Faster isn’t the same as smarter with AI
For International Services Week – Accelerating with AI. Leading with Judgment.
Author: Rachel Chand
There is a version of AI adoption that looks impressive from the outside:
- Faster content
- More touchpoints
- Bigger pipelines
- Decisions made in minutes instead of days.
On the surface, it reads as progress. The harder question is whether the humans involved are getting smarter, or whether they’re just getting faster at offloading.
This matters because the two things are easy to conflate right now. AI can absolutely help organizations move quicker, synthesize more inputs, and surface options that would have taken weeks to develop manually. Those are real gains. But speed of output is different from quality of judgment, and the gap between them is where most AI adoption stories quietly fall apart.
Research has found a significant negative correlation between AI tool usage and critical thinking scores, with the effect most pronounced among younger, more frequent users. A separate MIT Media Lab study on the impact of AI writing assistance found that using AI significantly reduces brain engagement, with measurable decreases in the neural networks associated with focus, memory, and attention. These aren’t fringe findings. They’re showing up consistently enough that “cognitive offloading” has become its own area of study.
Sometimes, more output just means more slop
The practical implication for organizations is straightforward. If you use AI to generate more output without building in the friction that produces better thinking, you are likely producing more AI slop faster. Well-formatted. Plausibly worded. Wrong in ways that are hard to catch because they look right. And that is before you account for the audience problem. The people you most want to reach, the ones with enough experience to act on what you’re saying, are also the ones most likely to clock the tells. The slightly-too-smooth sentence structure. The paragraphs that gesture at insight without committing to one. The listicles that cover everything and say nothing. Sophisticated readers have pattern-matched on AI output long enough now that encountering it in a vendor communication, a thought leadership piece, or an internal briefing triggers the same reaction as a stock photo on a website: technically fine but somehow trust-reducing. You have not just failed to persuade them. You have signaled something about how you operate.
Two ways to use AI that look alike
None of this means the answer is to slow down adoption or treat AI with suspicion. The organizations that will benefit are the ones that get deliberate about where human expertise still must lead, and where AI genuinely removes low-value work.

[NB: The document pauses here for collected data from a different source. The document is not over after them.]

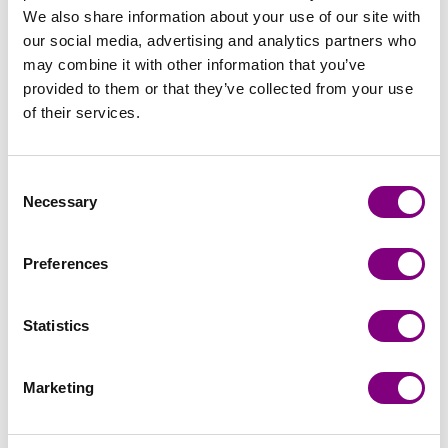
We also share information about your use of our site with
our social media, advertising and analytics partners who
may combine it with other information that you’ve
provided to them or that they’ve collected from your use
of their services.
Consent
Necessary
Selection
Preferences
Handicraft
Viking Garn
Statistics
Marketing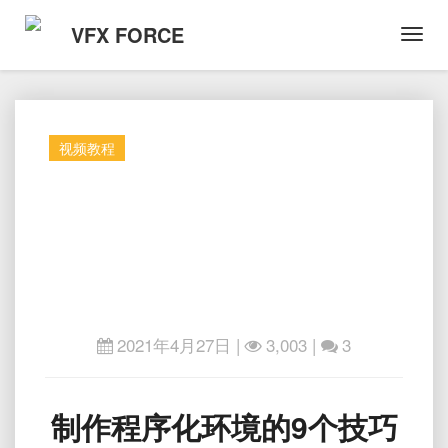
VFX FORCE
Toggl
Navig
视频教程
2021年4月27日
|
3,003 |
3
制
制作程序化环境的9个技巧
作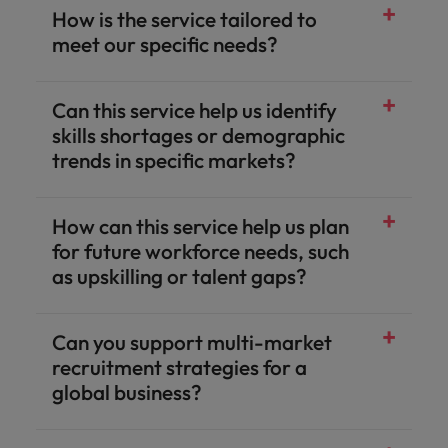
How is the service tailored to
meet our specific needs?
Can this service help us identify
skills shortages or demographic
trends in specific markets?
How can this service help us plan
for future workforce needs, such
as upskilling or talent gaps?
Can you support multi-market
recruitment strategies for a
global business?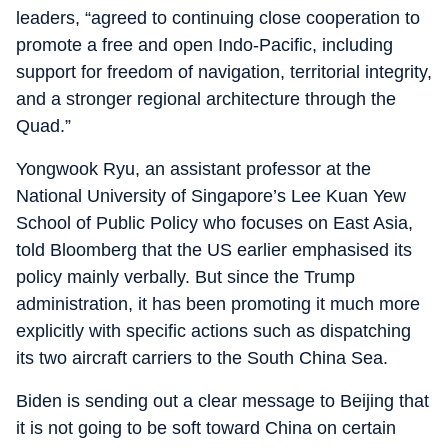
leaders, “agreed to continuing close cooperation to
promote a free and open Indo-Pacific, including
support for freedom of navigation, territorial integrity,
and a stronger regional architecture through the
Quad.”
Yongwook Ryu, an assistant professor at the
National University of Singapore’s Lee Kuan Yew
School of Public Policy who focuses on East Asia,
told Bloomberg that the US earlier emphasised its
policy mainly verbally. But since the Trump
administration, it has been promoting it much more
explicitly with specific actions such as dispatching
its two aircraft carriers to the South China Sea.
Biden is sending out a clear message to Beijing that
it is not going to be soft toward China on certain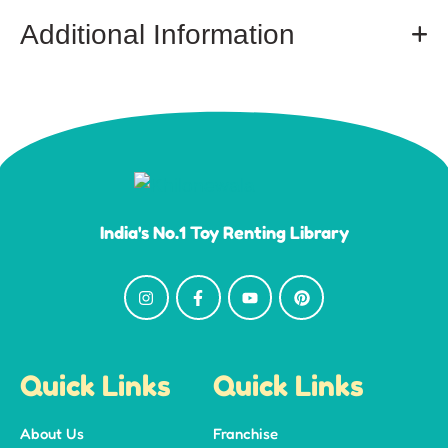
Additional Information
India's No.1 Toy Renting Library
Quick Links
Quick Links
About Us
Franchise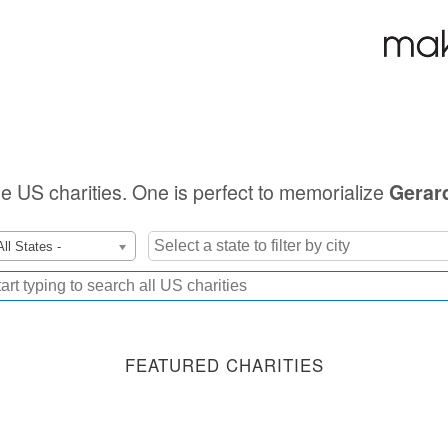
ble US charities. One is perfect to memorialize
Gerar
All States -
FEATURED CHARITIES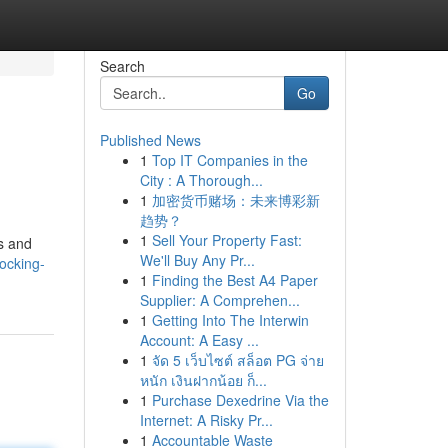
Search
Go
Published News
1
Top IT Companies in the
City : A Thorough...
1
加密货币赌场：未来博彩新
趋势？
1
Sell Your Property Fast:
s and
We'll Buy Any Pr...
ocking-
1
Finding the Best A4 Paper
Supplier: A Comprehen...
1
Getting Into The Interwin
Account: A Easy ...
1
จัด 5 เว็บไซต์ สล็อต PG จ่าย
หนัก เงินฝากน้อย ก็...
1
Purchase Dexedrine Via the
Internet: A Risky Pr...
1
Accountable Waste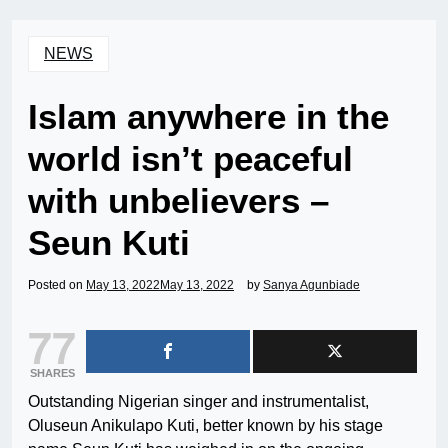
NEWS
Islam anywhere in the
world isn’t peaceful
with unbelievers –
Seun Kuti
Posted on
May 13, 2022
May 13, 2022
by
Sanya Agunbiade
77
SHARES
Outstanding Nigerian singer and instrumentalist,
Oluseun Anikulapo Kuti, better known by his stage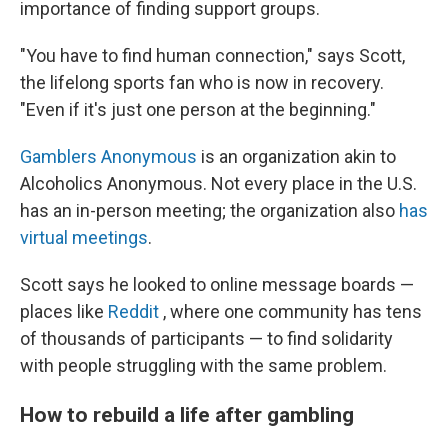
importance of finding support groups.
"You have to find human connection," says Scott,
the lifelong sports fan who is now in recovery.
"Even if it's just one person at the beginning."
Gamblers Anonymous
is an organization akin to
Alcoholics Anonymous. Not every place in the U.S.
has an in-person meeting; the organization also
has
virtual meetings
.
Scott says he looked to online message boards —
places like
Reddit
, where one community has tens
of thousands of participants — to find solidarity
with people struggling with the same problem.
How to rebuild a life after gambling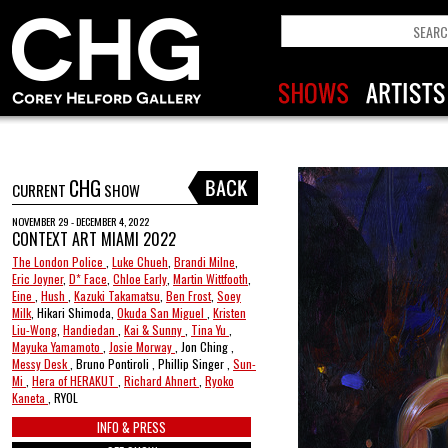
CHG
CURRENT
SHOW
NOVEMBER 29 - DECEMBER 4, 2022
CONTEXT ART MIAMI 2022
The London Police
,
Luke Chueh
,
Brandi Milne
,
Eric Joyner
,
D* Face
,
Chloe Early
,
Martin Wittfooth
,
Eine
,
Hush
,
Kazuki Takamatsu
,
Ben Frost
,
Soey
Milk
, Hikari Shimoda,
Okuda San Miguel
,
Kristen
Liu-Wong
,
Handiedan
,
Kai & Sunny
,
Tina Yu
,
Mayuka Yamamoto
,
Josie Morway
, Jon Ching ,
Messy Desk
, Bruno Pontiroli , Phillip Singer ,
Sun-
Mi
,
Hera of HERAKUT
,
Richard Ahnert
,
Ryoko
Kaneta
, RYOL
INFO & PRESS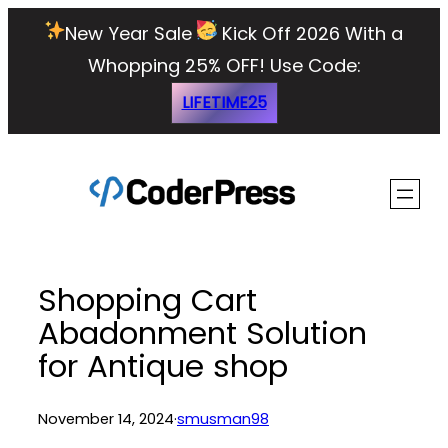
Skip
New Year Sale
Kick Off 2026 With a
to
Whopping 25% OFF!
Use Code:
content
LIFETIME25
Shopping Cart
Abadonment Solution
for Antique shop
November 14, 2024
·
smusman98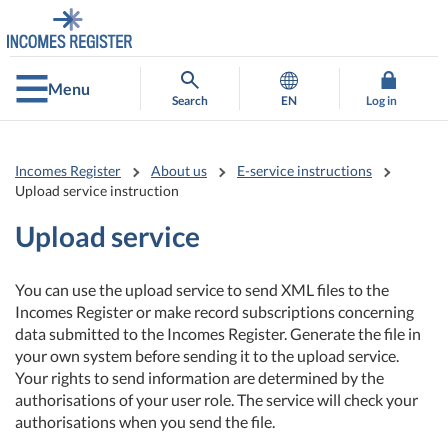
Go
Go
to
to
contents
main
search
Menu
Search
EN
Log in
Incomes Register
About us
E-service instructions
Upload service instruction
Upload service
You can use the upload service to send XML files to the
Incomes Register or make record subscriptions concerning
data submitted to the Incomes Register. Generate the file in
your own system before sending it to the upload service.
Your rights to send information are determined by the
authorisations of your user role. The service will check your
authorisations when you send the file.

The distinction matters more than most AI adoption frameworks acknowledge. There is a meaningful difference between using AI to eliminate repetitive tasks so skilled people can focus on harder problems, versus using AI to generate output so you can avoid developing skilled people in the first place. The first accelerates human judgment. The second quietly replaces it.
Build the judgment before you scale the tool
The MIT researchers found something interesting in their study: participants who had written without AI assistance before being given access to it performed better with the tool than those who started with it. The people who had already developed their reasoning muscles were more inclined to ask critical questions, catch errors, and use AI as a genuine aid rather than a crutch. That finding should be uncomfortable for any organization that is onboarding new employees primarily through AI-assisted workflows before those employees have developed domain fluency.
Practical questions worth asking first
These are worth asking before you scale any AI-assisted process. Where in the workflow does an error need to be caught, and is there still a human who is qualified and incentivized to catch it? What expertise does this process depend on, and does AI make it easier to accumulate that expertise, or easier to skip building it? If the AI-generated output were wrong in a subtle way, would anyone notice?
Where good leaders draw the line
The organizations doing this well are led by people who have thought seriously about where human judgment is irreplaceable in their specific context, not just where AI is available. They treat AI as a lever for amplifying the judgment of people who already have it, and they’re protective of the conditions that produce that judgment in the first place. That is harder than deploying a tool. It requires decisions about where and why you want humans in the loop before the process is already running at scale. But it is also the difference between accelerating value and automating mediocrity.